__Stored data__.

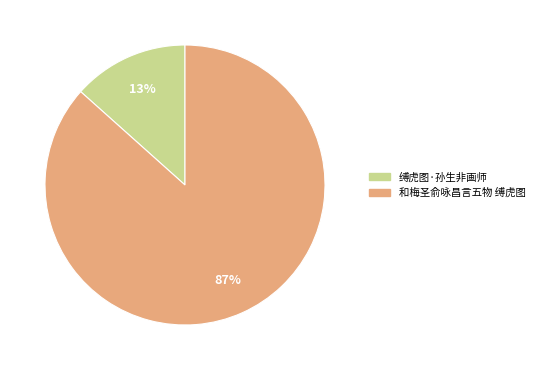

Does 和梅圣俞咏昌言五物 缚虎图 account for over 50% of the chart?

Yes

* * *

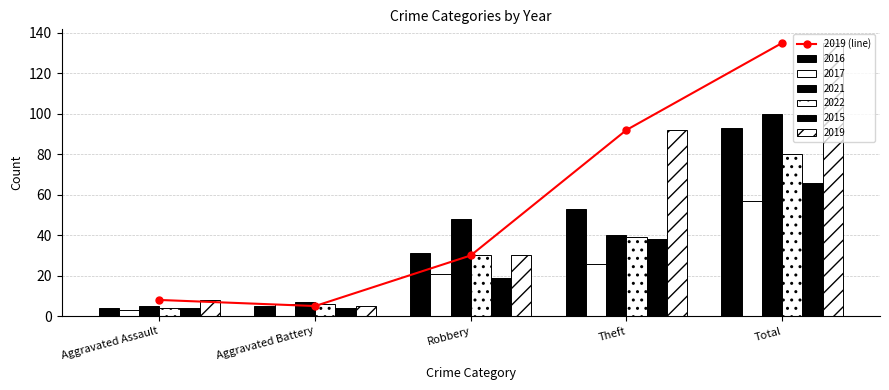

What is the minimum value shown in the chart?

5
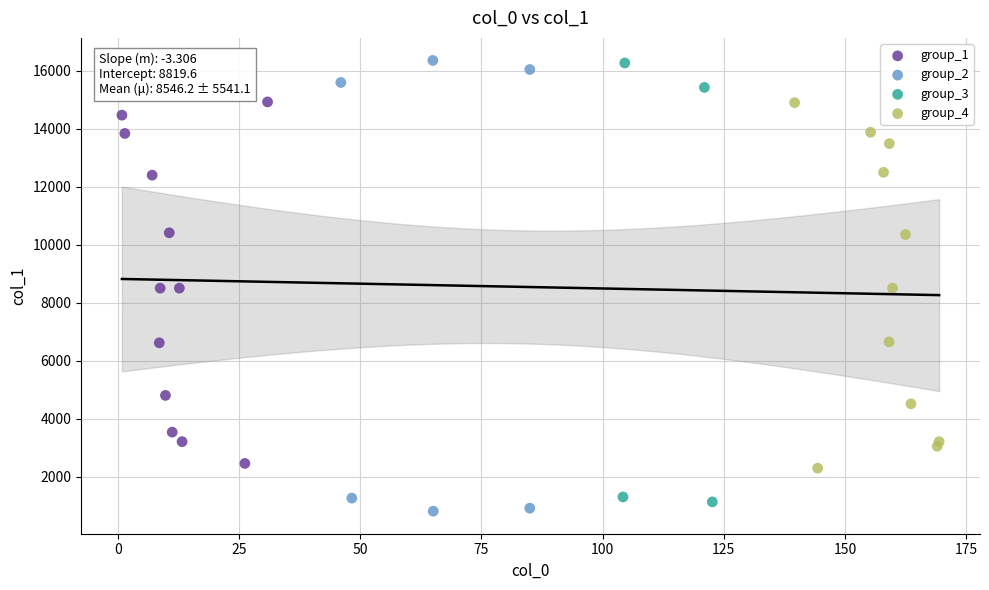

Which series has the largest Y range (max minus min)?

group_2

__Problem description__. List each line of the data above that contains the string "chart", copied verbatim.

__Result for this exercise__.
Does 和梅圣俞咏昌言五物 缚虎图 account for over 50% of the chart?
What is the minimum value shown in the chart?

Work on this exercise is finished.